In writing this piece, I read W.T. Gowers 2000 article about

The Two Cultures of Mathematics, of which I understood about 65%. I do know that is not about K-12 schools and what goes on there, but is actually a bit of a call two action about two cultures that exist among people in the field of mathematics. The prominent theory-builders belong to a culture that studies the fashionable ideas which are at the center of that field, while problem-solvers work around the periphery. This distinction reminded me a lot of math education. It feels like there is a prominent culture of around that approaches things in the old ways, like in this recent pro-memorization

NYT article. Meanwhile the world seems to ignore ideas that come from problem-solvers working around the periphery in classrooms like Joe working with me.

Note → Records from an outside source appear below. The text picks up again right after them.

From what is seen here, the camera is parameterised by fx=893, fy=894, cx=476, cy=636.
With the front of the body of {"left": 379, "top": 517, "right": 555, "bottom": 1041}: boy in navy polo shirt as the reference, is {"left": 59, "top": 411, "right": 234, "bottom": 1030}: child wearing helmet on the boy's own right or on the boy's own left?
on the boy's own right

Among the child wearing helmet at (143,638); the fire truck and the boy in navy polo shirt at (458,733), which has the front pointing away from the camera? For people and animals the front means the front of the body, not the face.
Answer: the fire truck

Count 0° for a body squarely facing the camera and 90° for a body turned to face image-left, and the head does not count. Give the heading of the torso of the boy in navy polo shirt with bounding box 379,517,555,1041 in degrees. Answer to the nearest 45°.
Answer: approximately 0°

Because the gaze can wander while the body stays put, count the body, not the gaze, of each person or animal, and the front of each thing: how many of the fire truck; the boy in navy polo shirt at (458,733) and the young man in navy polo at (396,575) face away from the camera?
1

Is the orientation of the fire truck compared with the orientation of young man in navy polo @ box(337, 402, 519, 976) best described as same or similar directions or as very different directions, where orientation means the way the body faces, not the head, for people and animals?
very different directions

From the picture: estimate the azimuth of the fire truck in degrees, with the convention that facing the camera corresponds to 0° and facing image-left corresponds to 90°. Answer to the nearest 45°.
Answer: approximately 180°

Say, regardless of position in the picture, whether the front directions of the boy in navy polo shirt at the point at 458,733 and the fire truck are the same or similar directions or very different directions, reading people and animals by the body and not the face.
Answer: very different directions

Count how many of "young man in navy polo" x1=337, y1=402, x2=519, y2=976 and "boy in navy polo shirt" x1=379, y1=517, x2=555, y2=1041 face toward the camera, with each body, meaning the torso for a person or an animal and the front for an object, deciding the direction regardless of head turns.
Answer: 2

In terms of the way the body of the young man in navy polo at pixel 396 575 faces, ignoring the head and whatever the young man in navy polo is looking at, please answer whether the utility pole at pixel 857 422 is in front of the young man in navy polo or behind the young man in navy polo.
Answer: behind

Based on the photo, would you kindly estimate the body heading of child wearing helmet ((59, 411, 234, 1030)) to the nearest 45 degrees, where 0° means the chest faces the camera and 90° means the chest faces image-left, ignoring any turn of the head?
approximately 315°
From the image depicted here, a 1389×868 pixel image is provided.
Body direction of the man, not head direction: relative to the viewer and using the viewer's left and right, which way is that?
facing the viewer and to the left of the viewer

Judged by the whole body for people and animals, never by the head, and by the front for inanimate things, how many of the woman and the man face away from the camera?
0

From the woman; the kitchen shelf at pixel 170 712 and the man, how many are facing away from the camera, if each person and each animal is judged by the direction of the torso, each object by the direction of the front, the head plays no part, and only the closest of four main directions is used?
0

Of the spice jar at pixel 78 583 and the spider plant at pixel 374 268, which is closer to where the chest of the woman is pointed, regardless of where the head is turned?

The problem-solvers Gowers describes, who were creating the field of combinatorics, could actually benefit the theory-builders with their unique ways to solve problems. Technological advances would allow for major advances in combinatorics and math as a whole as the two cultures learned to collaborate and move the field forward. Hopefully writing this story of what happened in a cramped South Bronx classroom, might describe a different approach to how to improve teaching and learning. And hopefully the

larger conference that it is a part of could promote the kind of collaboration across the world of mathematics education that has been seen among the problem-solvers and theory-builders of mathematics.